提示本文 =>
マイクロソフトからも以下のような OpenAI の技術を使用したサービスが提供されている。

  • Microsoft Copilot - 検索エンジンにチャットボット(対話型人工知能)を組み込んだもの
    • Microsoft Copilot in Windows - Microsoft Copilot に相当する物が Windows 11 に標準搭載されている。Microsoft Copilot の機能に加えてアプリケーションの起動も可能。
    • Microsoft Copilot for Microsoft 365 - Microsoft Office での提供
    • Microsoft Copilot for Dynamics 365
    • Microsoft Copilot in Microsoft Fabric
  • Microsoft Bing Image Creator
  • Microsoft Designer
  • GitHub Copilot - プログラミング用
  • Azure OpenAI Service

マイクロソフトのサービスと ChatGPT でプラグインは共通で利用可能。

問題文 => 本文によると、Microsoft Copilot in Windows では Microsoft Copilot の機能に加えて何ができますか。 この一覧は本文とは別個の資料です。

一覧の抜粋 =>
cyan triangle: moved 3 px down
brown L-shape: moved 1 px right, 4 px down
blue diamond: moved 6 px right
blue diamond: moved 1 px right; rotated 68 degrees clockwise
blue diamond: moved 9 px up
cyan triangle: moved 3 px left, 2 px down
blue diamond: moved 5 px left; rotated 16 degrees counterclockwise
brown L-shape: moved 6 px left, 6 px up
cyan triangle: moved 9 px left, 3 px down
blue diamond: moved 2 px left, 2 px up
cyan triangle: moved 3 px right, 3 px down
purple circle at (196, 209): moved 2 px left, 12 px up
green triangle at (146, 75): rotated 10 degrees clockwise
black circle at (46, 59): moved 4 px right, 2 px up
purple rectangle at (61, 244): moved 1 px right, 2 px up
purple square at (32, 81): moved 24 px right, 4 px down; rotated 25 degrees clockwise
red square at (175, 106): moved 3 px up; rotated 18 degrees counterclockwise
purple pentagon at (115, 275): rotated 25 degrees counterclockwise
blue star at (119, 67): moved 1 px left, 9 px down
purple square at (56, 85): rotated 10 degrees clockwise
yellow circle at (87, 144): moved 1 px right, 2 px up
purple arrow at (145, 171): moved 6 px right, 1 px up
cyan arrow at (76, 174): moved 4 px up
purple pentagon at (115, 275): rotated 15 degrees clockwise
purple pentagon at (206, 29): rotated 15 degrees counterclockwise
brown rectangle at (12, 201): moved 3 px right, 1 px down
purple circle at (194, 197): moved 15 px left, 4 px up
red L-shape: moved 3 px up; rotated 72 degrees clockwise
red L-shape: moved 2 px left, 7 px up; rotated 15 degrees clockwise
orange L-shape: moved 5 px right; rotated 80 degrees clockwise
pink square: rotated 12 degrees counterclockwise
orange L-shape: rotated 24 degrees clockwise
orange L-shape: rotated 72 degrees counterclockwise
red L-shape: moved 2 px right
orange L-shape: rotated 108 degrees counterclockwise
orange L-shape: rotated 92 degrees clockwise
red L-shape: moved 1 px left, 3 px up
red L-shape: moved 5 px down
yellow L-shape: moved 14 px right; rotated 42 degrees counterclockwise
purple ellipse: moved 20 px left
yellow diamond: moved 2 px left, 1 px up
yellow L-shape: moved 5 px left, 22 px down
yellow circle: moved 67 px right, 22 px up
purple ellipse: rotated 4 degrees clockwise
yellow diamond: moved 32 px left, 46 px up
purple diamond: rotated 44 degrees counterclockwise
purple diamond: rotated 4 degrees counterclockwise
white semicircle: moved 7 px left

記述解答 => アプリケーションの起動ができます。